Identified predisposing factors in SGA infants were congenital abnormality, malaria in pregnancy, multiple births and hypertensive disorders in pregnancy, whereas for preterm infants, multiple gestation, hypertensive disorders in pregnancy, preterm prelabour rupture of membranes /preterm labour, malaria and antepartum haemorrhage were the identified predisposing factors. This was similar to the finding in Enugu. Dawodu and Letan in their study noted that multiple pregnancy contributed equally to the delivery of preterm and growth-retarded infants which was a similar finding in this study. In other studies however multiple pregnancy did not play a significant role . In multiple pregnancy, there is intrauterine growth restriction due to competition of the growing fetuses for limited nutrients as well as stretching of the uterus which can lead to preterm premature rupture of membrane, early labor and preterm delivery. It also increases obstetric complications like anemia, polyhydramnios and pregnancy induced hypertention . Malaria which is endemic in our environment when it occurs in pregnancy can lead to placental insufficiency or maternal anemia both of which will impair foetal growth [19,20].

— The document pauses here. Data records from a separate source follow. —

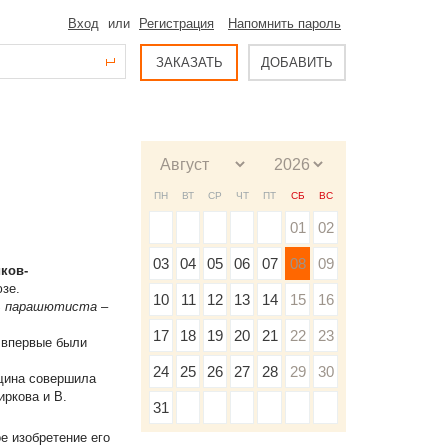
Вход
или
Регистрация
Напомнить пароль
ЗАКАЗАТЬ
ДОБАВИТЬ
ПН
ВТ
СР
ЧТ
ПТ
СБ
ВС
01
02
03
04
05
06
07
08
09
иков-
юзе.
10
11
12
13
14
15
16
ь парашютиста
–
17
18
19
20
21
22
23
 впервые были
24
25
26
27
28
29
30
щина совершила
иркова и В.
31
ое изобретение его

Babies with major birth defects are more likely be born prematurely or suffer intrauterine growth retardation as these structural abnormalities may limit normal development [1,21,22]. A major congenital abnormality was observed in 15.5% of those with SGA and 1.2% of the preterms. The other studies did not report a high prevalence of congenital abnormality as a predisposing factor to LBW. Compared to mothers that delivered a normal birth weight baby, mothers who delivered a LBW baby were significantly shorter and younger. This has also been observed in other studies  but was not significant in others .

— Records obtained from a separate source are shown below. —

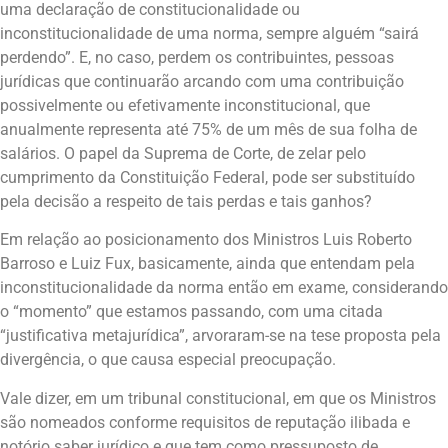
uma declaração de constitucionalidade ou
inconstitucionalidade de uma norma, sempre alguém “sairá
perdendo”. E, no caso, perdem os contribuintes, pessoas
jurídicas que continuarão arcando com uma contribuição
possivelmente ou efetivamente inconstitucional, que
anualmente representa até 75% de um mês de sua folha de
salários. O papel da Suprema de Corte, de zelar pelo
cumprimento da Constituição Federal, pode ser substituído
pela decisão a respeito de tais perdas e tais ganhos?
Em relação ao posicionamento dos Ministros Luis Roberto
Barroso e Luiz Fux, basicamente, ainda que entendam pela
inconstitucionalidade da norma então em exame, considerando
o “momento” que estamos passando, com uma citada
“justificativa metajurídica”, arvoraram-se na tese proposta pela
divergência, o que causa especial preocupação.
Vale dizer, em um tribunal constitucional, em que os Ministros
são nomeados conforme requisitos de reputação ilibada e
notório saber jurídico e que tem como pressuposto de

Birthweight is an important predictor of infant survival. Infants born with a low birthweight tend to have extremely high rates of morbidity and mortality [1,3]. This was clearly demonstrated in this study where the mortality among the ELBW population was above 90% whereas it was 18% for those infants weighing between 2500g and 3999g and 7.1% for those weighing greater than 4000g. Low birthweight is associated with impaired immune function which increases mortality from infectious diseases. Despite improvement in neonatal intensive care facilities in our centre over time, this high mortality did not differ much from an earlier study done in the same centre over two decades ago[17,23]. Preventing LBW may therefore be of more importance rather than improving the facilities for intensive care which often is beyond the reach of most families in developing countries.
Prematurity contributed over three-quarters of the LBW in south-south Nigeria. Reducing prematurity should now be our greatest challenge in order to reduce the incidence of LBW in our centre. Key interventions should therefore include proper management of those obstetric factors that increase the incidence of prematurity like pregnancy induced hypertension, antepartum haemorrhage, preterm premature rupture of membrane, cervical incompetence and multiple gestation as well as preventing and treating diseases such as malaria and HIV/AIDS.